§ **AIM OF THE EXERCISE**
Please select every line in the rows below that contains the word "they", and copy each of those lines. Matching is case-sensitive.

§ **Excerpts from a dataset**

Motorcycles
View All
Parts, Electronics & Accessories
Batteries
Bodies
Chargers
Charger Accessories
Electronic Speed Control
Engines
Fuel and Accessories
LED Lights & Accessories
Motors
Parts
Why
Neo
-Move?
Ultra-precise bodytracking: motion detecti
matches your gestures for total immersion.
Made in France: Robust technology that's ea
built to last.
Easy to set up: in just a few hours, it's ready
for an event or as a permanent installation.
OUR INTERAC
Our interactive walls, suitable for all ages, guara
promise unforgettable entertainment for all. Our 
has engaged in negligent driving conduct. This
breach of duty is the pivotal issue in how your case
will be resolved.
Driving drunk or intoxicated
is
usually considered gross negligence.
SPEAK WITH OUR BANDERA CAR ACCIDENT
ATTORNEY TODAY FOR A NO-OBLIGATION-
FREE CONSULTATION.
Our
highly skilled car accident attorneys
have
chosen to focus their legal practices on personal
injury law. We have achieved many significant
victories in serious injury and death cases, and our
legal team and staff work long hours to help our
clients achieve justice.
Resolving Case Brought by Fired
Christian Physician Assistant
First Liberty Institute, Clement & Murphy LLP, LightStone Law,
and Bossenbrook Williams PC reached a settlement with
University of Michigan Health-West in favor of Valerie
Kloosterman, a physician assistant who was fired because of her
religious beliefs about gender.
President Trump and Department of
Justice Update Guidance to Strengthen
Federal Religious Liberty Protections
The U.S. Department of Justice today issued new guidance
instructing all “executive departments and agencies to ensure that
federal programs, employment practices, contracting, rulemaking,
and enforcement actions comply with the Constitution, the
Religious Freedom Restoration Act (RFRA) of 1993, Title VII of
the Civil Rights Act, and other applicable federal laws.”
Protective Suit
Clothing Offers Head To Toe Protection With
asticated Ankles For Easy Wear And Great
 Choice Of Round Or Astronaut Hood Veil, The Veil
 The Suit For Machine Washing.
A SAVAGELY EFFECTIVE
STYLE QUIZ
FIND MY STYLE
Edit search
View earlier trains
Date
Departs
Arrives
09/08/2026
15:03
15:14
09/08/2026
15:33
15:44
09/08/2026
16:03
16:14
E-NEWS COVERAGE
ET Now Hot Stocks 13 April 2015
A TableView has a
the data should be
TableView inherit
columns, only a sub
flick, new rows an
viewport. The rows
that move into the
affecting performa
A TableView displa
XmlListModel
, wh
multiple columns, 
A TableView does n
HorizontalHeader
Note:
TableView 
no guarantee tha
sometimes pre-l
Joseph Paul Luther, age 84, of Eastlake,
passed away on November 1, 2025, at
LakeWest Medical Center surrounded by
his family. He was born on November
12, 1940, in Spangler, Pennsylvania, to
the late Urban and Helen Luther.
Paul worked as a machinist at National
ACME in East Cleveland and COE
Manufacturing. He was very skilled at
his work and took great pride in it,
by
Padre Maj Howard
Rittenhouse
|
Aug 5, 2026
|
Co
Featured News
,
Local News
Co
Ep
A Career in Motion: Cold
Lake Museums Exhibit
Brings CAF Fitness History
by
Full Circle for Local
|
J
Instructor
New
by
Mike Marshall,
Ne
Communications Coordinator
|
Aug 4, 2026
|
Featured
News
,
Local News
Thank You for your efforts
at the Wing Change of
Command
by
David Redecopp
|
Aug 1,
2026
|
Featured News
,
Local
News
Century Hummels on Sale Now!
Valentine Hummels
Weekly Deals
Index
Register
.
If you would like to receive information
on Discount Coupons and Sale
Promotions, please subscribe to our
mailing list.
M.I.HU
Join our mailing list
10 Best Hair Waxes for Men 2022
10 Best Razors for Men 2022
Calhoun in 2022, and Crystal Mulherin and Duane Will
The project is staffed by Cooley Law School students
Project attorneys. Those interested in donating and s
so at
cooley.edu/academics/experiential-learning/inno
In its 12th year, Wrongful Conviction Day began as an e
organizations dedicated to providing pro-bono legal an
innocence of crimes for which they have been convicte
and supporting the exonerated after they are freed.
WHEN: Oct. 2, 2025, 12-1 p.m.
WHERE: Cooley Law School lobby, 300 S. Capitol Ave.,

§ **ANSWER SPACE**
innocence of crimes for which they have been convicte
and supporting the exonerated after they are freed.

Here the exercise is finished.